The example in this story is still an important one, hitting home the point the importance of making this quit continue to succeed by simply sticking to the personal commitment you made when you joined up at Freedom to never take another puff.
At times we get past Freedom members return to quit again after they have relapsed. Some only had a few days into the last quit, others had significant time periods into quits before losing them. I am glad that they found their ways back to Freedom, but I want to make sure that they understand and that everyone else here understands the seriousness of the past failure.
Most other boards and most other people would take offense at that past line, referring to the last lost quit as a failure. But for all practical purposes that is what it was. Even quits that last for years or decades are failures if a person loses it. We don't want anyone minimizing this fact, for those who do often have the attitude that if they relapse they will simply quit again. The fact is you don't know that the person will quit again, or that they will quit in time to save his or her life.
Many years ago I had a man in my clinic named John. John was a pretty high profile public figure, in his early 40's who had many great accomplishments in his life. He came to my clinic, lasted a few days and lost the quit. He was in the middle of a high profile media situation and just decided he needed his focus and the stakes of what he was involved with at the time were just too high to deal with withdrawal. John explained this to me, and promised he would return again one day when things would be better.
Well, I have heard this hundreds of times before, and while occasionally people do return, it is not the majority and probably not even a significantly high percentage. Being that I was having 50 or more people at a time in these clinics, I couldn't spend much time dealing with those who were not quitting.
Three year later John does return to the clinic and does quit smoking. He did great his second time around. Not only did he quit, but he became a regular volunteer for me, coming to many clinics as a panelist to help people first quitting. He also sent in lots of people, probably 15 to 20 over the next couple of years.
About three years after John's quit, he was going in for a physical and to his surprise there was a small spot on his chest x-ray. When it was biopsied they found out John had cancer. He was about 48 at the time, in the peak of his career, still had children of school age and now was facing this terrible diagnosis. It was a horrible shock to many people. As is often the case with lung cancer, it was a fast deterioration. Within a year and a half John had succumbed to the disease.
I went to John's funeral--it was huge. There were hundreds and hundreds of people there. Many I knew, some because of their high public profile, but more because John had sent in so many people to the clinic in the time period that he was off smoking.
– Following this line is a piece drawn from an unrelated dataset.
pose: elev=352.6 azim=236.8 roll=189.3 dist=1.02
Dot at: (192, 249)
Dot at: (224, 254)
Even after the diagnosis he was still sending people in.
One of the men there was from one of the recent clinics and had told me how tragic this was that John had lost his life and how his lost quit was probably the reason. To be realistic I told him that it is possible that if John had quit the first time in the clinic it may not have made a difference. He basically found out he had lung cancer three years after he quit, and that lung cancer could be present for 5 years or even 10 years without presenting symptoms or even showing up on the x-ray. Being that the day I met him was about 6 years before the diagnosis, it was not totally improbable that at that time the cancer had already been initiated and was silently growing.
The man then proceeded to tell me that my clinic was not the first clinic John had tried. That in fact, 10 years before joining that first group with me, he and John had gone to another local clinic together to quit and both in a matter of days wrote it off as a bad time to quit--but knew they would both quit again one day.
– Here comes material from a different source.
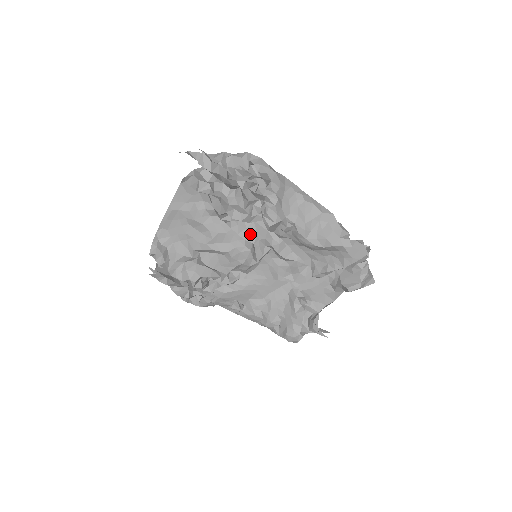
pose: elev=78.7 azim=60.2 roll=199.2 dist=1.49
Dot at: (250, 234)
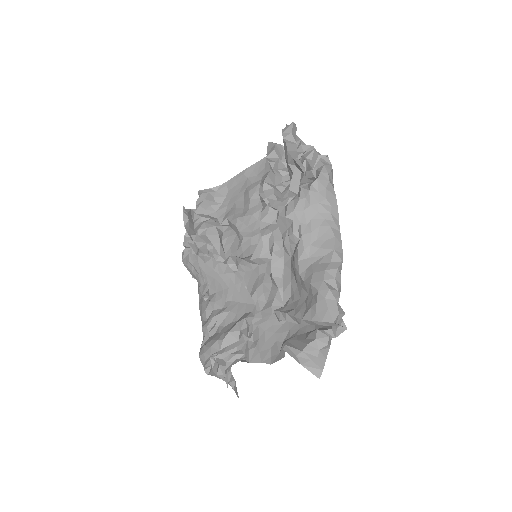
Dot at: (268, 228)
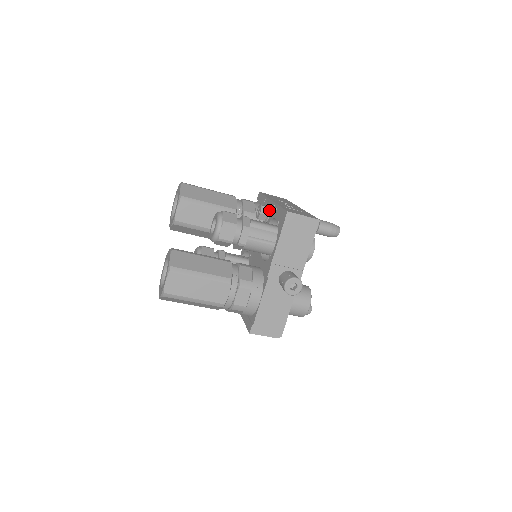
Well John was right, he did eventually quit again one day. But it turned out to be over 16 years later. Now the odds were quite different--if he had quit that first time around he probably would never had developed the disease that ultimately cost him his life.
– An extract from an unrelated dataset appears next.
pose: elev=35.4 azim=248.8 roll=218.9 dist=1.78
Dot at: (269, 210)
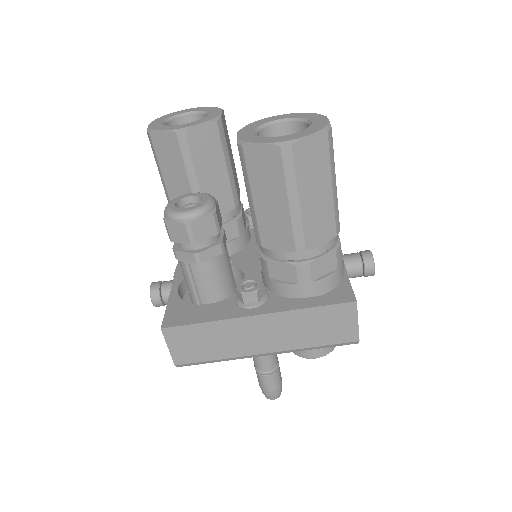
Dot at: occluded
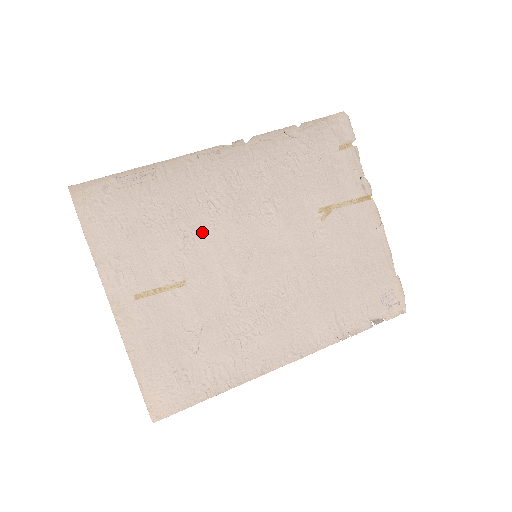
The lesson here needs to be once you have a quit going, do everything in your power to make it last. While you are seeing people come back who just seem to be quitting again, if you relapse you just don't know you will ever get the strength or desire to quit again, and that even if you do, you don't know whether something won't go wrong in the interim period before the next quit.
John is not the only person I know who fits this profile--I know lots of them--people who could have had extra years and extra decades who lost them by minimizing the implications of not quitting or of relapsing. Once you have a quit smoking, understand your very life is contingent on understanding the importance of knowing to never take another puff!